出産シーンでの助産師の活躍は、今や先進国の大きなテーマになっている。世界的に産科医は不足しているし、女性たちも親身に相談に乗ってくれる専門家を求めているからだ。
助産師の歴史をひも解くと、自宅出産が普通だった時代には世界中で助産師がお産の介助を担っていた。しかし近代的な病院で産科医と産むスタイルが一般化すると、多くの助産師は病院に就職し、看護師と区別がつきにくい存在になっていった。
しかし20世紀後半、欧米を中心に患者の人権運動やナチュラル・バース・ムーブメントが高まり、病院の出産には医療の過剰使用や、「分娩室に家族を入れない」などの非人間的な面があると言われるようになる。助産師という職業が再発見され、期待が高まっていったのは、こうした傾向への反省からだった。
助産師主導の出産のメリットは主に2つ
「助産師と産みたい」と言い始めたのは自宅でのナチュラル・バースを希望する女性たちだったが、しだいに病院でも「家族中心ケア」「出産のヒューマニゼーション」といった言葉がよく使われるようになっていった。
激動のムーブメントから歳月が流れて、今では、助産師主導の出産を検証した学術的な研究も進んだ。研究が明らかにしてきたメリットは主に2つである。
ひとつは「母親の満足度が高い」ということだ。出産方法は、従来は死亡率など産科学的な面からのみ評価されてきたが、最近は満足感という新しい指標も大切だと考えられるようになった。これは、出産を社会的にとらえる視点と、女性の人生や子育てへの影響まで考えるようになった視野の広がりの表れである。

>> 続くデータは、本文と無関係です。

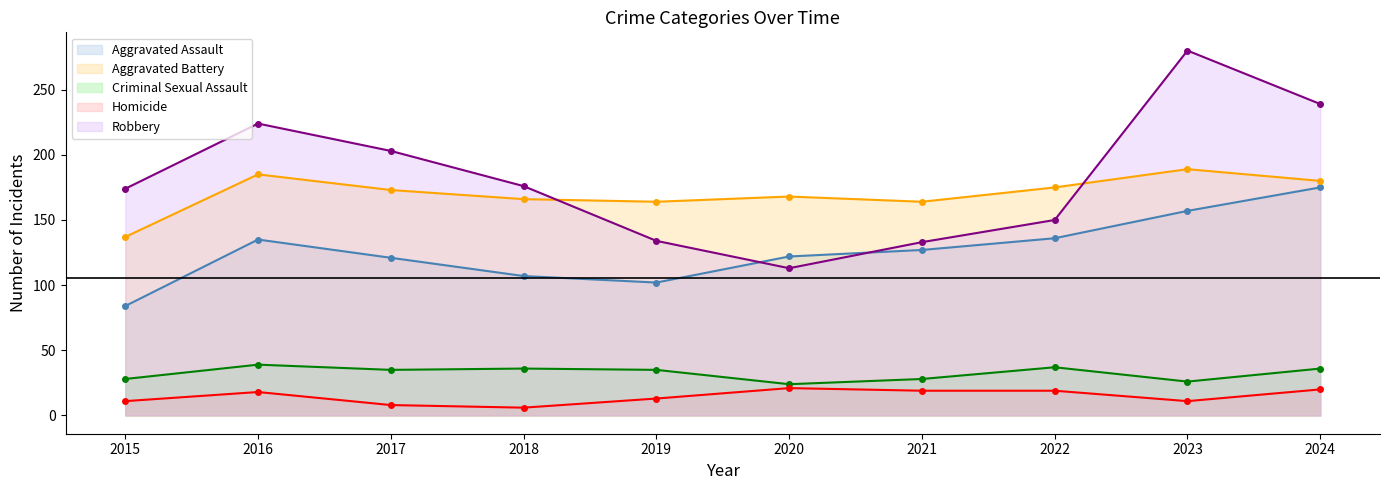

List the series in order of their peak value, lowest first.

Homicide, Criminal Sexual Assault, Aggravated Assault, Aggravated Battery, Robbery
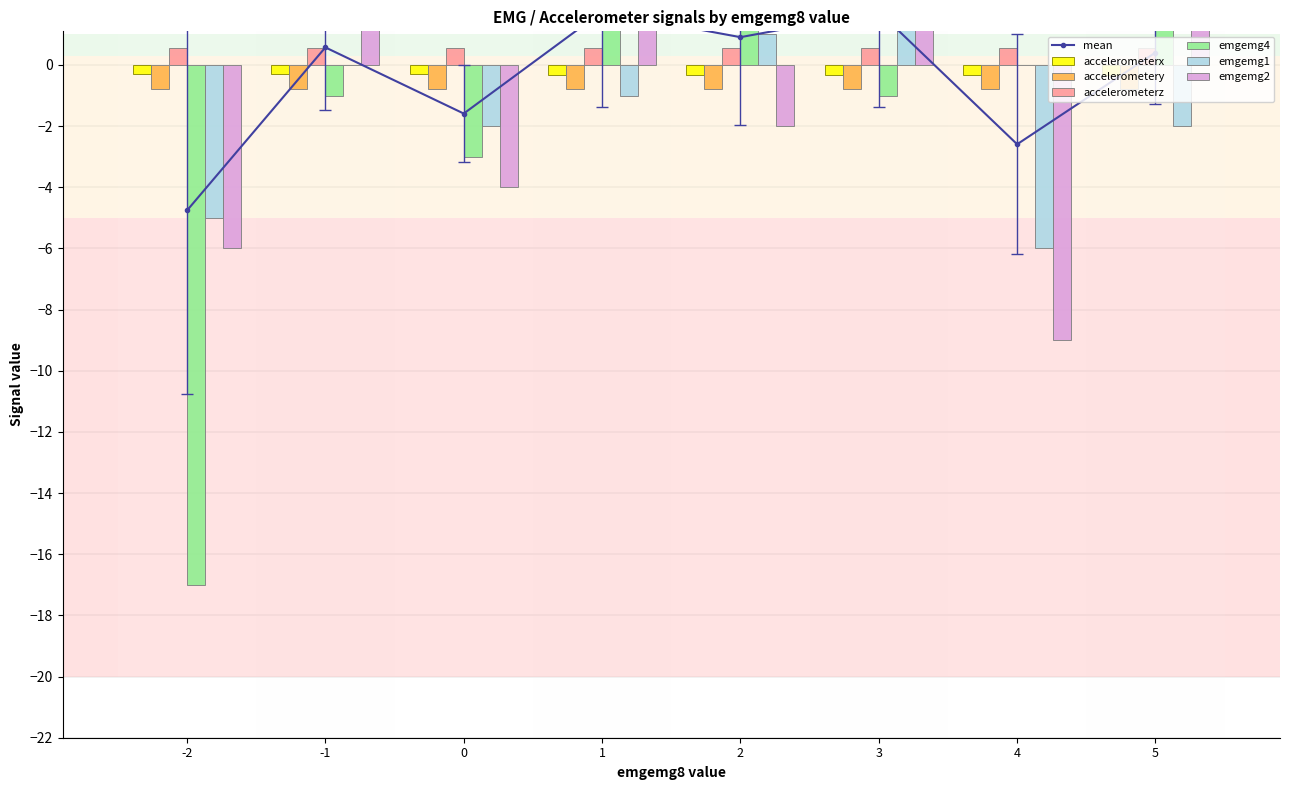

Reading left to right, transcribe all the data shown in this chart.

accelerometerx: -2=-0.3	-1=-0.3	0=-0.3	1=-0.3	2=-0.3	3=-0.3	4=-0.3	5=-0.3
accelerometery: -2=-0.8	-1=-0.8	0=-0.8	1=-0.8	2=-0.8	3=-0.8	4=-0.8	5=-0.8
accelerometerz: -2=0.5	-1=0.5	0=0.6	1=0.5	2=0.6	3=0.5	4=0.6	5=0.6
emgemg4: -2=-17.0	-1=-1.0	0=-3.0	1=7.0	2=7.0	3=-1.0	4=0.0	5=3.0
emgemg1: -2=-5.0	-1=0.0	0=-2.0	1=-1.0	2=1.0	3=5.0	4=-6.0	5=-2.0
emgemg2: -2=-6.0	-1=5.0	0=-4.0	1=5.0	2=-2.0	3=7.0	4=-9.0	5=2.0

自分の出産体験をポジティブにとらえられるかどうかが、「産後うつ」にかかわりがあるという報告は多い。
ふたつめに注目されるのは、費用効果だ。役割分担を明確にし、助産師ができることは助産師が担って、人件費の高い医師は危機が迫った場面にかかわるようにすれば医療費は下がる。出産の費用を国が負担する国々にとっては、限られた予算をどう使えばよいかは切実な問題だ。産科医の仕事が軽減されれば、産科医不足の有効な対策にもなることは言うまでもない。

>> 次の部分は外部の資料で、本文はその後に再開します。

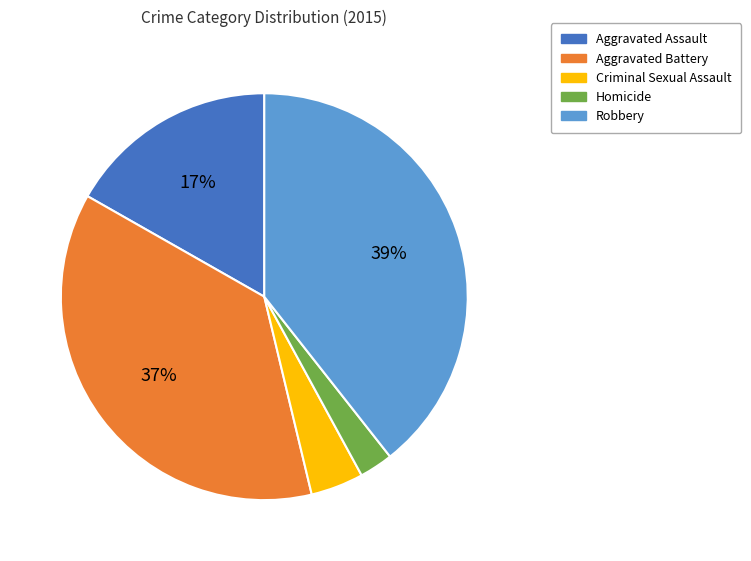

Does Robbery represent more than half of the total?

No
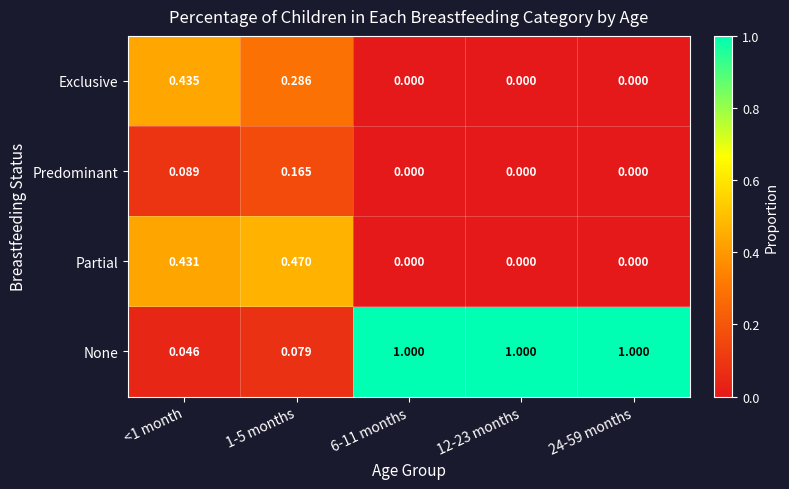

Which series has the widest spread of values?

None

人件費が下がっても安全性が損なわれては元も子もないが、医療連携がしっかりしていれば、助産師主導の出産でも安全性は損なわれないという結論に落ち着いてきている。すぐれた研究を収集して要約している権威ある国際プロジェクト「コクラン・ライブラリー」では、それを裏付けるレポートを掲載している。